**Directions:**
Below are the records. Reproduce exactly the lines from the one containing "Kindern vielfältige Fördermöglichkeiten" through the final line, and omit any pictures.

Top of Data for analysis

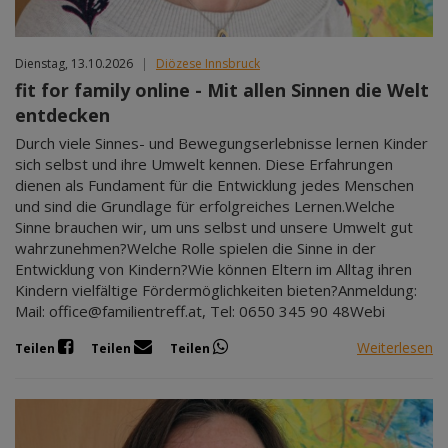
Dienstag, 13.10.2026
|
Diözese Innsbruck
fit for family online - Mit allen Sinnen die Welt
entdecken
Durch viele Sinnes- und Bewegungserlebnisse lernen Kinder
sich selbst und ihre Umwelt kennen. Diese Erfahrungen
dienen als Fundament für die Entwicklung jedes Menschen
und sind die Grundlage für erfolgreiches Lernen.Welche
Sinne brauchen wir, um uns selbst und unsere Umwelt gut
wahrzunehmen?Welche Rolle spielen die Sinne in der
Entwicklung von Kindern?Wie können Eltern im Alltag ihren
Kindern vielfältige Fördermöglichkeiten bieten?Anmeldung:
Mail: office@familientreff.at, Tel: 0650 345 90 48Webi
Weiterlesen
Teilen
Teilen
Teilen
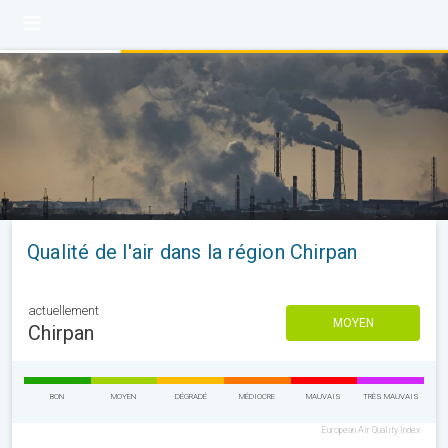
Qualité de l'air dans la région Chirpan
actuellement
MOYEN
Chirpan
BON
MOYEN
DÉGRADÉ
MÉDIOCRE
MAUVAIS
TRÈS MAUVAIS
European Air Quality Index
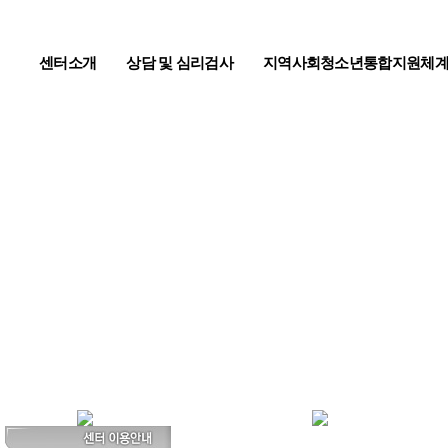
센터소개
상담 및 심리검사
지역사회청소년통합지원체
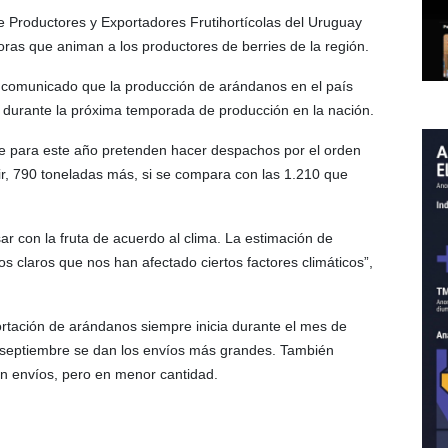
 Productores y Exportadores Frutihortícolas del Uruguay
ras que animan a los productores de berries de la región.
 comunicado que la producción de arándanos en el país
 durante la próxima temporada de producción en la nación.
ue para este año pretenden hacer despachos por el orden
ir, 790 toneladas más, si se compara con las 1.210 que
r con la fruta de acuerdo al clima. La estimación de
 claros que nos han afectado ciertos factores climáticos”,
tación de arándanos siempre inicia durante el mes de
septiembre se dan los envíos más grandes. También
n envíos, pero en menor cantidad.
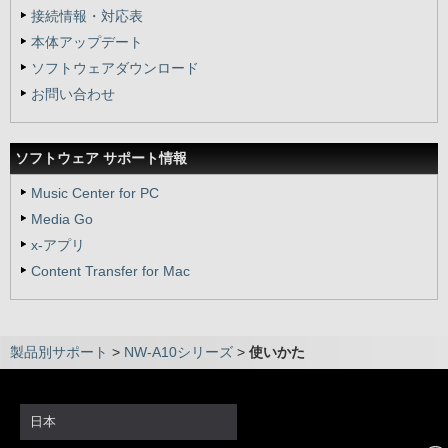
接続情報・対応表
本体アップデート
ソフトウェアダウンロード
お問い合わせ
ソフトウェア サポート情報
Music Center for PC
Media Go
x-アプリ
Content Transfer for Mac
製品別サポート
>
NW-A10シリーズ
>
使いかた
日本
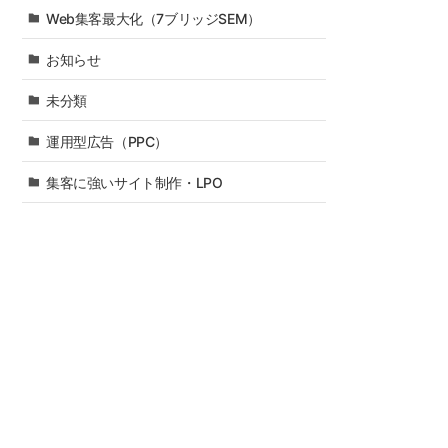
Web集客最大化（7ブリッジSEM）
お知らせ
未分類
運用型広告（PPC）
集客に強いサイト制作・LPO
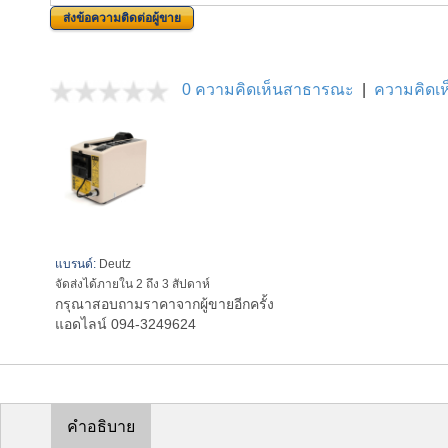
ส่งข้อความติดต่อผู้ขาย
0 ความคิดเห็นสาธารณะ
|
ความคิดเห็
แบรนด์:
Deutz
จัดส่งได้ภายใน 2 ถึง 3 สัปดาห์
กรุณาสอบถามราคาจากผู้ขายอีกครั้ง
แอดไลน์ 094-3249624
คำอธิบาย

Bottom of Data for analysis

**Answer:**
Kindern vielfältige Fördermöglichkeiten bieten?Anmeldung:
Mail: office@familientreff.at, Tel: 0650 345 90 48Webi
Weiterlesen
Teilen
Teilen
Teilen
Qualité de l'air dans la région Chirpan
actuellement
MOYEN
Chirpan
BON
MOYEN
DÉGRADÉ
MÉDIOCRE
MAUVAIS
TRÈS MAUVAIS
European Air Quality Index
센터소개
상담 및 심리검사
지역사회청소년통합지원체
 Productores y Exportadores Frutihortícolas del Uruguay
ras que animan a los productores de berries de la región.
 comunicado que la producción de arándanos en el país
 durante la próxima temporada de producción en la nación.
ue para este año pretenden hacer despachos por el orden
ir, 790 toneladas más, si se compara con las 1.210 que
r con la fruta de acuerdo al clima. La estimación de
 claros que nos han afectado ciertos factores climáticos”,
tación de arándanos siempre inicia durante el mes de
septiembre se dan los envíos más grandes. También
n envíos, pero en menor cantidad.
接続情報・対応表
本体アップデート
ソフトウェアダウンロード
お問い合わせ
ソフトウェア サポート情報
Music Center for PC
Media Go
x-アプリ
Content Transfer for Mac
製品別サポート
>
NW-A10シリーズ
>
使いかた
日本
Web集客最大化（7ブリッジSEM）
お知らせ
未分類
運用型広告（PPC）
集客に強いサイト制作・LPO
ส่งข้อความติดต่อผู้ขาย
0 ความคิดเห็นสาธารณะ
|
ความคิดเห็
แบรนด์:
Deutz
จัดส่งได้ภายใน 2 ถึง 3 สัปดาห์
กรุณาสอบถามราคาจากผู้ขายอีกครั้ง
แอดไลน์ 094-3249624
คำอธิบาย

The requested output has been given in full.